#### Testo estratto:
Ricerca della perfezione e dell’assoluto in cucina. Intervista allo Chef Niko Romito

Di Alessandra Zecchinon

Uno stile essenziale e inconfondibile quello dello Chef abruzzese Niko Romito, patron del Ristorante Reale di Castel di Sangro. La sua profonda conoscenza del territorio e delle materie prime, unita ad una ricerca costante che parte dalla tradizione rivisitata in chiave moderna, si materializzano in una cucina sincera e solo all’apparenza semplice. I suoi piatti catturano l’essenza degli ingredienti che lo compongono e regalano un’esperienza unica da tre Stelle Michelin.

Photo Credit @ Brambilla Serrani

Chef Romito cos’è per lei la cucina e quali caratteristiche dovrebbe avere un piatto?
La cucina è, in particolare per noi italiani, una parte fondamentale della nostra vita. È appartenenza culturale, memoria e condivisione, è un momento felice. È materia prima: sapori, profumi e consistenze che amo analizzare e comprendere in tutte le loro sfumature.

#### Dati archiviati:
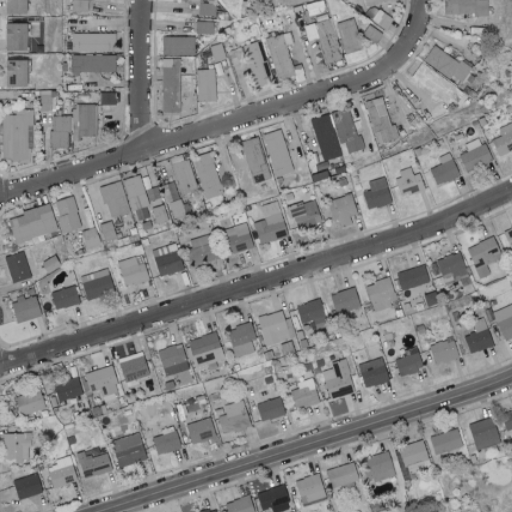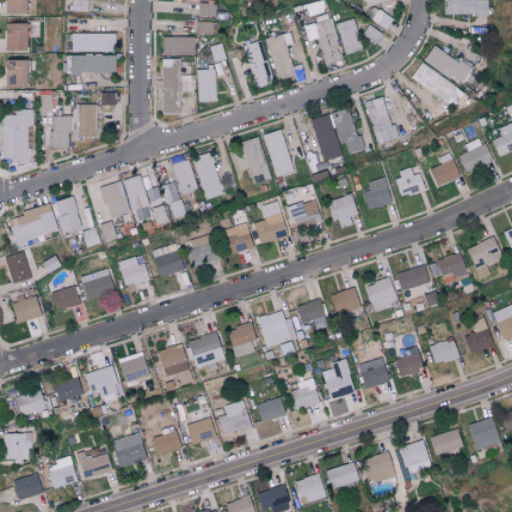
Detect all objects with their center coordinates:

#### Esercizio:
Nell'intervista allo chef Niko Romito, elenca gli aspetti in cui, secondo lo chef, consiste la materia prima.

#### Soluzione:
Sapori, profumi e consistenze.